AEditor uses a mix between the gap principle and a linked list, but is has no gap. I call it 'list of chunks'. A chunk is an allocation of a number of consecutive text elements (4 bytes each). This way it feels like a linked list. But it consumes less memory (Becasue the pointers between adjacent elements is gone).
Iteration-2 of AEditor used this principle. The Ruby implementation (Iteration-3) doesn't yet use this princitple. I will have to make a c++ storage class for it, which I can access from Ruby.
TODO: Insert figure here which illustrates how chunks is working.
Multiple views per buffer can sometimes be useful. For instance: In one view you want to see the buffer hilited as XML-DocBook. The second view you want to see it as SGML-DocBook. What features should the view be responsible of and what should the buffer do. Lets consider how the ideal editor should be.
The view should be responsible for: Wordwrap, hiliting, folding.
The model should be responsible for: regex...
Undo/Redo is in a grey area between view/model. How does other editors treat undo/redo in cases where there are multiple views? Good question.
The simple solution could be to only permit changes from one view and let the other views be readonly.

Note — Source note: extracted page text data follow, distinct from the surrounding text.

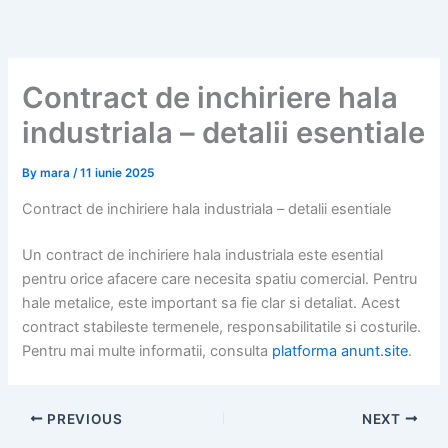
Skip
to
content
Contract de inchiriere hala
industriala – detalii esentiale
By
mara
/
11 iunie 2025
Contract de inchiriere hala industriala – detalii esentiale
Un contract de inchiriere hala industriala este esential
pentru orice afacere care necesita spatiu comercial. Pentru
hale metalice, este important sa fie clar si detaliat. Acest
contract stabileste termenele, responsabilitatile si costurile.
Pentru mai multe informatii, consulta
platforma anunt.site
.
PREVIOUS
NEXT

Some editors provides a split-view of the buffer, which shares the same undo-stack. So if view#1 is active you can undo/redo changes in view#2 and the other way around. There is a constraint that all the views MUST be in the same window, otherwise the invoking undo/redo will have sideeffects in other windows. Doing things in windows which hasn't focus would make it user-hostile. Thus view-in-same-window == user-friendly. In those editors I tried (vim, uedit, textpad), changing tabsize/language then all views were affected by the change.
Is there any nice solutions for this undo/redo problem ? What if we want to allow 2 people to work on the same document over the internet. How should undo/redo work then?
As you can imagine this gets very complicated. So far I have assumed one-view per model, in order to learn how to construct an editor and still keeping it simple. But it is getting closer and I am considering support for multiple buffers more and more. I think one of the keys in order to solve it is to use the iterator pattern.
There are many different kinds of elements which can occur in a document: tabs, folds, markers, control-symbols, virtual-space, etc.. Each element requires a specific strategy for how the element can be edited.
Further more there is a number of option where the user can customize how he/she prefer things to behave. Example: cursor_through_tabs, cursor_after_eol, tab_size.
Bookmarks, syntaxhiliting goes also here.
Inserting a mark in the middle of a TAB, results in space-padding. Inserting a mark after EndOfLine, also results in space-padding. Insertion of markers can be destructive in some cases.. Fix me.
If the cursor is located in the middle of a TAB and you insert a bookmark, should we then insert the TAB at the cursor position or at the begining of the TAB?
The current design allows for insertion of marks inside TABS. It simple convert the TAB into spaces, which is incorrect behavier! Markers should not be destructive in this way. For now I can live with it, but I will need to change this.
Another solution could be to inject a decorator which points at the X position where the mark are.
This has dramatic consequences. I doubt that it is worth supporting, but if I should implement it, then how should I do it?
I will require an Array of markers which is located after EOL. Besides the BufferObject::Newline, it is probably necessary with an BufferObject::EOL instance. This EOL class should keep track of markers. Why is a EOL class necessary ? Because the last line in the file doesn't have to be terminated with a newline, thus a EOL is more appropriate.
Right now there is no support for unicode.
I want to internally use UCS-4 representation of each character. I have not decided how to deal with combining characters, so I think I wait. Anyway at some time I will have to rewrite AEditor from scratch. So starting with supporting level 1 of UCS-4 seems to be a good idea.
I have done some experiments with UTF-8 convertion: encoding, decoding. Easy.